As you provide more and more utterances, your natural language model will become better and more accurate. With enough data, LUIS can automatically tag the appropriate entities. If a mistake is made and an incorrect entity is tagged, you can always edit it manually and re-train your model.
Training and publishing our LUIS app
Next, we need to do is train our model. In the top right, if you have any changes that haven’t yet been provided to your application, there will be a red circle next to the train button. Simply click Train and the service will do the rest. When your changes have been successfully incorporated, and your model re-trained, a green circle will appear, indicating that no new changes have been added. Please note that your model cannot have any untrained changes
When your model is trained and up-to-date, you can then open the test panel and provide some utterances to your LUIS model:
Lastly, we need to publish our application! Select the publish tab on the top right, and you’ll be re-directed to a view similar to below:
Here you can view your publish settings, as well as your LUIS App ID and Password. You will need these to access your LUIS app from your client applications.
Please note that you can also type in queries directly to your production endpoint, and you’ll get a JSON response from LUIS. To demonstrate this, we’ll copy paste the URL highlighted above under the endpoint column (note that the app ID and keys are removed for this image) into an internet browser, and type the query – “two horiatiki salads please.” Horiatiki salad is a synonym (source) which we provided in our list entity for the value of ‘Greek Salad.’ Below is the full JSON response for the query, you’ll notice our intent resolution of ‘AddItem’ along with our two entities of FoodName, and builtin.number, along with their resolutions.
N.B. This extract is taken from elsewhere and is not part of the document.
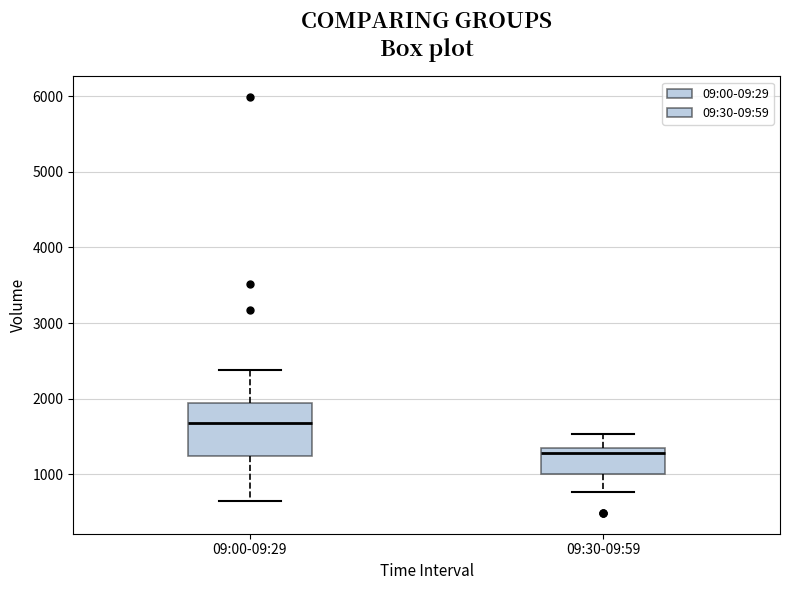

Reading left to right, read every box against the y-axis: the position of its median line, the range the box covers, and the ends of its whiskers. The values are not printed on the chart, so give them approximately, as read against the axis.

09:00-09:29: median 1700, box 1200 to 1900, whiskers 600 to 2400
09:30-09:59: median 1300 (just below the box's upper edge), box 1000 to 1300, whiskers 800 to 1500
{ "query": "two horiatiki salads please", "topScoringIntent": { "intent": "AddItem", "score": 0.832546 }, "intents": [ { "intent": "AddItem", "score": 0.832546 }, { "intent": "ClearCart", "score": 0.04075234 }, { "intent": "DeleteItem", "score": 0.0365081131 }, { "intent": "CheckOut", "score": 0.03454889 }, { "intent": "UpdateItem", "score": 0.0191788059 }, { "intent": "None", "score": 0.0165171754 }, { "intent": "ViewCart", "score": 0.0110074291 } ], "entities": [ { "entity": "horiatiki salads", "type": "FoodName", "startIndex": 4, "endIndex": 19, "resolution": { "values": [ "Greek Salad" ] } }, { "entity": "two", "type": "builtin.number", "startIndex": 0, "endIndex": 2, "resolution": { "value": "2" } } ] }
In addition to allowing users to express different menu items under different synonyms, we also have the ability to verify if a food item is a specific menu item. We can do this by ensuring that the values under our FoodItem entity also match the actual names of menu items for our restaurant. If it’s a valid item, we can add the item to their order, otherwise we can prompt the user that the restaurant doesn’t serve such a thing.
We hope this helps you become more acquainted with LUIS!
Happy Making!
Matthew Shim from the Bot Framework Team.